Environment_Infrastructure/roadmap/prod-env/03-infra-stack-changes.md
Murat ÖZDEMİR 76f87aa2f9 Integrate DB nodes into Swarm and refine prod service deployment
- Database nodes now join the Docker Swarm as workers with `role=db` labels, allowing Swarm to manage their dedicated services.
- The `docker-stack-infra.yml` has been updated for production to focus solely on application-level infrastructure components.
- Dedicated database services (PostgreSQL, MongoDB, Patroni-etcd) are now explicitly deployed in separate Swarm stacks on `iklim-db-XX` nodes.
- Standardizes node naming conventions (`iklim-app-XX`, `iklim-db-XX`) across the production roadmap documentation.
- Clarifies that the `etcd` service within `docker-stack-infra.yml` is exclusively for APISIX configuration, distinct from Patroni's etcd cluster.
2026-05-11 14:53:21 +03:00

2.9 KiB

03 — docker-stack-infra.yml Changes (Prod)

Context

  • File: docker-stack-infra.yml (repo root — shared between test and prod)
  • All changes from test-env/03-infra-stack-changes.md apply here identically.
  • Additional prod-specific changes:
    • Microservices have no constraint (distributed across app nodes by Swarm).
    • Replica counts for stateless services are increased.
  • Note: PostgreSQL and MongoDB are not in docker-stack-infra.yml for prod. They run on dedicated DB nodes in separate stacks (iklim-db and iklim-patroni). See 08-prod-db-cluster-kurulum.md.

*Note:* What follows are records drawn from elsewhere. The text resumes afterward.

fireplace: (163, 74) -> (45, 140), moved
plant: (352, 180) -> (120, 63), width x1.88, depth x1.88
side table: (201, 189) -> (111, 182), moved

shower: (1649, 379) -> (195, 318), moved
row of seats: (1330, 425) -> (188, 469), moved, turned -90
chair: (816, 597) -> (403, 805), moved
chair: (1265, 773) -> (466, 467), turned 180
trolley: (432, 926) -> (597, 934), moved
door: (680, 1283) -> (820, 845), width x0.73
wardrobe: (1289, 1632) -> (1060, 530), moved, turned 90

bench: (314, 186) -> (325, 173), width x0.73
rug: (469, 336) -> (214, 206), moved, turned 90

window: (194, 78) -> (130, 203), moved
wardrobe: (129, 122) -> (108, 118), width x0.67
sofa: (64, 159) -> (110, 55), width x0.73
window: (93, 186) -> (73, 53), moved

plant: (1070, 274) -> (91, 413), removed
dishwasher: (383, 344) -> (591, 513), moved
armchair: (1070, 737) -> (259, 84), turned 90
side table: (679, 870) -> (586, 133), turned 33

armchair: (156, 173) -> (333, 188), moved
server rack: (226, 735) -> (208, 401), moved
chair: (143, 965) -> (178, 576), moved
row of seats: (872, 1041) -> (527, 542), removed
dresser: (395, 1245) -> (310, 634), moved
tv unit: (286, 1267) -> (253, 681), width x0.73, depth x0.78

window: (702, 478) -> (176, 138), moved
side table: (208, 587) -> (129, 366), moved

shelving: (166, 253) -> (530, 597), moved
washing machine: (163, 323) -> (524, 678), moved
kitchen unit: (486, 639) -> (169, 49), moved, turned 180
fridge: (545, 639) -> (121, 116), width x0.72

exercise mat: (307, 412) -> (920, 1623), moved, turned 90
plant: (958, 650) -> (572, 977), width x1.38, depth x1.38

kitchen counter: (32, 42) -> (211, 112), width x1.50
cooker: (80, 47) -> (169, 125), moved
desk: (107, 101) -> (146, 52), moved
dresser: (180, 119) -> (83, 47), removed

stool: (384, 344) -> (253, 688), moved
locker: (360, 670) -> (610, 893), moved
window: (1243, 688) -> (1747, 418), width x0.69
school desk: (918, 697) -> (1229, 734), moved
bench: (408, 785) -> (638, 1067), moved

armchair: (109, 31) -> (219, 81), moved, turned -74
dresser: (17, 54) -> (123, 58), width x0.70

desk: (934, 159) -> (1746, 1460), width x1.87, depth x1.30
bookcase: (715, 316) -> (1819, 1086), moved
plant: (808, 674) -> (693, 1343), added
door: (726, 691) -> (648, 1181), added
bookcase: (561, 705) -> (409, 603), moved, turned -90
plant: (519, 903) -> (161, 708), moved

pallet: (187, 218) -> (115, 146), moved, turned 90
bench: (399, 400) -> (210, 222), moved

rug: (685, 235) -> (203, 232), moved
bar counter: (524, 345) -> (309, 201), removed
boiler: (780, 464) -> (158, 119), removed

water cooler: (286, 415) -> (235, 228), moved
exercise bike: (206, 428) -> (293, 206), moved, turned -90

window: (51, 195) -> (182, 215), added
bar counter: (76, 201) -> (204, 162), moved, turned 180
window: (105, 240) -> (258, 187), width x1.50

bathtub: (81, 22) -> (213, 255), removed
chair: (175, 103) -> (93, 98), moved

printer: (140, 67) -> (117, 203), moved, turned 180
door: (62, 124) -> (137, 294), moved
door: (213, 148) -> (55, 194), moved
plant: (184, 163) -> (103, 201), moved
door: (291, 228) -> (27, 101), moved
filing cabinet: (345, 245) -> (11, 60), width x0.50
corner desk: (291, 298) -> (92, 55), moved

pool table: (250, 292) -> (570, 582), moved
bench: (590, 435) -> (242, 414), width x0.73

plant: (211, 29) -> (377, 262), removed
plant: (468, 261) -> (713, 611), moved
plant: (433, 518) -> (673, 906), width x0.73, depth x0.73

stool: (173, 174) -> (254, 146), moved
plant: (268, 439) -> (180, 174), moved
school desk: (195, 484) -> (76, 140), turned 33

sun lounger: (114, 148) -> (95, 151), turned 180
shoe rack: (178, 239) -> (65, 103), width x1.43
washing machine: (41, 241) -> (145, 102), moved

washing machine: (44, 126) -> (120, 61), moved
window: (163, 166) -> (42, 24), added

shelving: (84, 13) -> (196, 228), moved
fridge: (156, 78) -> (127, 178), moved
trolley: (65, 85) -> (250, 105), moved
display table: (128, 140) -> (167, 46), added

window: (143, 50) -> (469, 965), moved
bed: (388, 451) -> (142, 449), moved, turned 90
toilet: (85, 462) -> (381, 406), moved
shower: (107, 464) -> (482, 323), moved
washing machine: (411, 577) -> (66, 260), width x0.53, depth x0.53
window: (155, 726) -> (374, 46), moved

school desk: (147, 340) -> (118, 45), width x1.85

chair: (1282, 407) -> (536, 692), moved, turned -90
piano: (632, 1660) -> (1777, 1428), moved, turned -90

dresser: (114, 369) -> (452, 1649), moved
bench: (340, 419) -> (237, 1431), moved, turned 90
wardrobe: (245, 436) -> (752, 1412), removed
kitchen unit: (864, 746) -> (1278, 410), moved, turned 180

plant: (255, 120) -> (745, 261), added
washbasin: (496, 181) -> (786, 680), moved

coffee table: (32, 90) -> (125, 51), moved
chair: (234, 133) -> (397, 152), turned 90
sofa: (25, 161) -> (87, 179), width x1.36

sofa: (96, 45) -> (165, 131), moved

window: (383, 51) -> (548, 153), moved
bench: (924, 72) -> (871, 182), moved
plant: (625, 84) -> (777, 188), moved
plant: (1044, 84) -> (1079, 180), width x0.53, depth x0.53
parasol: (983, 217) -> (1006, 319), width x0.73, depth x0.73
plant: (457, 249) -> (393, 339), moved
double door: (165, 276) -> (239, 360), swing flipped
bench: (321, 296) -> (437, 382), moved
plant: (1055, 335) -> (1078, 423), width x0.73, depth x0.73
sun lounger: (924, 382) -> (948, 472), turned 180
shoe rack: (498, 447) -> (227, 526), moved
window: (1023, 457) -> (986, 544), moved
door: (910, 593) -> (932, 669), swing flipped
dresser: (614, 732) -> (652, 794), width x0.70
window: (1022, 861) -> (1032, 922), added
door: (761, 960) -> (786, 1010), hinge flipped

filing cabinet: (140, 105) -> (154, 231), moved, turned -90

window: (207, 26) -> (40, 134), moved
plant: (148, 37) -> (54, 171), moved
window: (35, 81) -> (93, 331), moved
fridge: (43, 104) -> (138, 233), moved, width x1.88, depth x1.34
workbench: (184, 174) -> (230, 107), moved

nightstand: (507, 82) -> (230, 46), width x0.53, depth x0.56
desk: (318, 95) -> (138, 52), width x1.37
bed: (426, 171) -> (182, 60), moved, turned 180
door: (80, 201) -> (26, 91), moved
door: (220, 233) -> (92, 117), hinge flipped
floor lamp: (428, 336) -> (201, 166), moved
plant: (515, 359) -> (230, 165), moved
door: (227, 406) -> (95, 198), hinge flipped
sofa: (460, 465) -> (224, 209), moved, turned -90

Step 1 — Apply all test-env changes first

Follow every step in test-env/03-infra-stack-changes.md:

  • Add swag service
  • Add cert-reloader service
  • Remove published ports for vault, apisix, rabbitmq, prometheus, grafana, apisix-dashboard
  • Add swag-vl volume

Step 2 — Pin Vault to manager node (initial prod — single instance)

Vault starts as a single instance pinned to the manager node. Raft cluster migration is handled separately in 07-vault-raft-plan.md.

# Vault placement stays as:
      placement:
        constraints:
          - node.role == manager

Step 3 — Increase APISIX replicas for prod

# CHANGE in apisix service deploy block:
      mode: replicated
      replicas: 2      # was 1

APISIX is stateless (config in etcd) — multiple replicas are safe. Swarm load-balances SWAG's requests across APISIX replicas via VIP.

Step 4 — etcd: single instance in docker-stack-infra.yml (APISIX config store only)

The etcd service in docker-stack-infra.yml is used exclusively by APISIX as its configuration store. It runs as a single instance on a manager node and is separate from the etcd cluster used by Patroni for PostgreSQL HA.

# etcd placement stays as:
      placement:
        constraints:
          - node.role == manager

The 3-node etcd cluster for Patroni/PostgreSQL HA is deployed separately via 08-prod-db-cluster-kurulum.md on the dedicated DB nodes. These are two independent etcd deployments with different purposes.

Step 5 — Verify the complete file

After all edits, validate the YAML:

docker stack config -c docker-stack-infra.yml > /dev/null && echo "YAML valid"

No output errors = valid.

Placement summary for prod (docker-stack-infra.yml only)

Service Placement
swag node.role == manager
cert-reloader node.role == manager
vault node.role == manager
apisix (2 replicas) no constraint (distributed across app nodes)
apisix-dashboard no constraint
redis node.role == manager
rabbitmq node.role == manager
etcd (APISIX store) node.role == manager
prometheus node.role == manager
grafana node.role == manager

PostgreSQL and MongoDB are deployed in separate DB stacks on iklim-db-* nodes. See 08-prod-db-cluster-kurulum.md for those stacks.